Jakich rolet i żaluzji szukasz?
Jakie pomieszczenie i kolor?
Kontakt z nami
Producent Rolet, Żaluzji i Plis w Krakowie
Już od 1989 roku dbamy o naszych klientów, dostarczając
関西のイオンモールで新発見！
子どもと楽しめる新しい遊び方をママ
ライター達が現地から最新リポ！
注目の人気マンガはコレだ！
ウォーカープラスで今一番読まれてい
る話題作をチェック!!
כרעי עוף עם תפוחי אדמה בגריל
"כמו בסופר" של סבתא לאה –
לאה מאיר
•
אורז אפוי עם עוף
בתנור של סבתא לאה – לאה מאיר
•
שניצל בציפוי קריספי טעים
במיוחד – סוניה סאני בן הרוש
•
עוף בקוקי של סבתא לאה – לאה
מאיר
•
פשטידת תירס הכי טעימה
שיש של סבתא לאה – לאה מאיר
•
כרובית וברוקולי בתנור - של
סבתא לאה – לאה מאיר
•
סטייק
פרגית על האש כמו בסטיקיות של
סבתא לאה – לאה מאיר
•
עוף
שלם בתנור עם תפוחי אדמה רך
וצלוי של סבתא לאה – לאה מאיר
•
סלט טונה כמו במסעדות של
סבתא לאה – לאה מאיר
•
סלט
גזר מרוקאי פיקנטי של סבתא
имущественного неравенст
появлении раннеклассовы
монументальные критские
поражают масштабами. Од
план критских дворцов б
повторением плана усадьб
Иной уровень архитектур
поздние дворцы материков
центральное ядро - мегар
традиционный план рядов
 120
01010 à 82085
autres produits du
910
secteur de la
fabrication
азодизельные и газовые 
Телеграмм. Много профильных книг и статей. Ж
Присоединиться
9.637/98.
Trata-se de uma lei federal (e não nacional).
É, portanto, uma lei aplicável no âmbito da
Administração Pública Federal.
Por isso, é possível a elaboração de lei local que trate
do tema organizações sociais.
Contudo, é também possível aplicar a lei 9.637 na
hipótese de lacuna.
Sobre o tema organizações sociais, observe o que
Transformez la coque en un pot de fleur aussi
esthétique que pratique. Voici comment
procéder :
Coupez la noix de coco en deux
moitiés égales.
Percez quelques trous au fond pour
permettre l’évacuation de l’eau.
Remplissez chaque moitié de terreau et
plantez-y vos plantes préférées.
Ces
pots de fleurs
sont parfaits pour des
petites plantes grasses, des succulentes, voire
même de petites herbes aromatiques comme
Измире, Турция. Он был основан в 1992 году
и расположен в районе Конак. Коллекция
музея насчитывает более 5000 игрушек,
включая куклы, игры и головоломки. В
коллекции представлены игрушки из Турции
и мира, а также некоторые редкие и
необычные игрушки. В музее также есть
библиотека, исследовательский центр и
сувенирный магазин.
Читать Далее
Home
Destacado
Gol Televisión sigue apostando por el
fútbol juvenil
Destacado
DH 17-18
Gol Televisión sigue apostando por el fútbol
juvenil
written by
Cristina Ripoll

**Exercise**
Output, please, only the lines running from the start of the entries through the line that contains "ウォーカープラスで今一番読まれてい", including both of those lines.

**Your response**
Jakich rolet i żaluzji szukasz?
Jakie pomieszczenie i kolor?
Kontakt z nami
Producent Rolet, Żaluzji i Plis w Krakowie
Już od 1989 roku dbamy o naszych klientów, dostarczając
関西のイオンモールで新発見！
子どもと楽しめる新しい遊び方をママ
ライター達が現地から最新リポ！
注目の人気マンガはコレだ！
ウォーカープラスで今一番読まれてい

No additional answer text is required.